03/18/2015 | Data and Analytics | Thought Leadership
Information has always been important to our daily use, but in the era of Big Data it’s become more important than ever. Much of the conversation around Big Data has been focused around the technology necessary to collect and store information, but what we should be paying attention to is why data needs to be governed and how to manage it reliably and consistently so that sound decisions can be made.
Usage starts where data first enters the organization—at the source. Some data are entered via various transactional or point-of-sales systems. Others data are acquired where they are merged, cleansed, transformed and consolidated downstream. Eventually all data points get aggregated in a warehouse and subsequently queried or get “data-marted” for specific analysis. This analysis supports various decisions throughout the organization – operational, tactical and strategic. The quality of the data defines what will happen downstream as data travel across and within the organization. As important decisions depend on data being usable, it is important that data elements are managed to their best quality. How do we ensure this? Here are 5 simple steps.
1. Establish Data Owners & Stewards
In the world of Data Governance and MDM, data owners, data stewards and systems owners & stewards are all important roles defined in the establishing of key players – Committee, Program Office, Working Groups and Stewards. When you have data owners, accountability and responsibility is quickly established.
2. Establish Priority
Is the data hemorrhage occurring in specific areas that are severely affecting decisions? Treat those issues quickly so that foundational and fundamental tasks can operate normally and the environment is stabilized. This gets you a “quick win” to establish the value of data projects to the business.
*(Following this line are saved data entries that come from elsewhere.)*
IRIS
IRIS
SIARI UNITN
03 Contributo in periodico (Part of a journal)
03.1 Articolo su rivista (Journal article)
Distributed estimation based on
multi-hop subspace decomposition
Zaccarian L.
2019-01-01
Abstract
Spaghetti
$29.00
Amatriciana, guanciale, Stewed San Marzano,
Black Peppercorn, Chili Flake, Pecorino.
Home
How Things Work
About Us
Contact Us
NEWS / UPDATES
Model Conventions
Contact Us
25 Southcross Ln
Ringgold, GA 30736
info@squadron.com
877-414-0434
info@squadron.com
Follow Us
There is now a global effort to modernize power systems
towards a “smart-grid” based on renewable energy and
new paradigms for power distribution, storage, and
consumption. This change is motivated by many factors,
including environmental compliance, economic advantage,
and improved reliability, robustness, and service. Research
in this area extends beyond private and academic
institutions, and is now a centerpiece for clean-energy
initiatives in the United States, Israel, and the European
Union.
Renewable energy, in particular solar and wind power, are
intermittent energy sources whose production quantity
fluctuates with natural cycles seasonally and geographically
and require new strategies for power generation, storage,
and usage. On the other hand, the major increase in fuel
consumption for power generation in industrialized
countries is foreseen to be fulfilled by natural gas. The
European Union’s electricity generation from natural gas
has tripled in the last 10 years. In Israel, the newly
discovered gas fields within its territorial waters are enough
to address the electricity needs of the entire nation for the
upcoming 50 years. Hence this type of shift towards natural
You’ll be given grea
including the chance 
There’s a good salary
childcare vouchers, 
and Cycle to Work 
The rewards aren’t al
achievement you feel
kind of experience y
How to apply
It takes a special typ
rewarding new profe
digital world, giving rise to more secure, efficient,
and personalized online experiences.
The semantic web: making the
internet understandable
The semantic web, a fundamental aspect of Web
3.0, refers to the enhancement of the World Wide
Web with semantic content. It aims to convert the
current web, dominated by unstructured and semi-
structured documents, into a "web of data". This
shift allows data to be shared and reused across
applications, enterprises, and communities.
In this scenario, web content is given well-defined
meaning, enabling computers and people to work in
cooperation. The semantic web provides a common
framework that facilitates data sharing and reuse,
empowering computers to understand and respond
3. Seek Sponsorship and Create Champions
Data Governance cannot succeed if you don’t get executive sponsorship. The action necessary to resolve data issues will be like tentacles reaching far into the organization. It will get territorial. Data Governance will expose problems related to process, technology, or people to the top so that the business can address what is not operating, needs fine tuning or is outright missing. Data is a powerful indicator. To harness that power, you need all the executive support you can get. You will also need champions to actively and continually evangelize your effort.
4. Support with the Right MDM Tool for Measurable KPIs
MDM technology fits Data Governance like a glove to the hand. Your results will be best when they operate together. Conduct an in-depth assessment to ensure the most appropriate and effective tool for your organization is chosen to support your data governing efforts. Strive for a golden set of master elements (Vendor, Products, Customers, Employee) amid data cleansing, merging, transforming and integration. This is where success criteria (KPIs) are established with data owners and stewards. The KPIs must be measurable, managed and monitored, which is why working in conjunction with an appropriate MDM tool will greatly enhance success. This also answers the “you can’t manage when you can’t measure” question.
5. Create onus with each member
The data owners, stewards, working groups and IT systems are the mechanical components of the Data Governance organization. The oil that lubricates this machine is the onus on each member to maintain data at its finest level as they create, edit, transform, delete and archive data elements. The onus at the individual level is the only thing that can lead to pristine data. This is what sets the stage for useful data analytics and insight.
The above is simplified but gets you familiar with the fundamentals of Data Governance & MDM. What should you be asking yourself once you have the basics?
Looking ahead
I started playing soccer when I was six years old and enjoyed it so much it’s become an adult passion. After tearing my ACL, I decided to continue that passion but from a different perspective. I became a referee. During one of our advance training courses, the instructor taught us to recognize a foul that’s forthcoming–for example, watching a player taking off 15 yards in advance with one target in eyesight that is not the ball. Officiating is not just all about remembering all the rules. Recognizing and reading the situation to see what is going to happen helps to manage the game. By reading the look in the players’ eyes and posture, or noting a tackle or missed call that happened just before that, you can see frustration brewing and size up opportunities for the player to vent before they happen. The instructor summarized this skill by telling us to constantly ask ourselves “what do you see coming?”
That statement still resonates today as I step on to the field, helping me prevent many unwarranted injuries and, most importantly, protecting the safety of each player.
Bad data can have worse consequences than an injury or missed call resulting from a foul. It could mean losing huge revenues through operating under the wrong assumptions and making the wrong decisions.
When you step into the field of data dealing with its intricacies and challenges in an attempt to protect the most important asset of the organization, what do you see coming?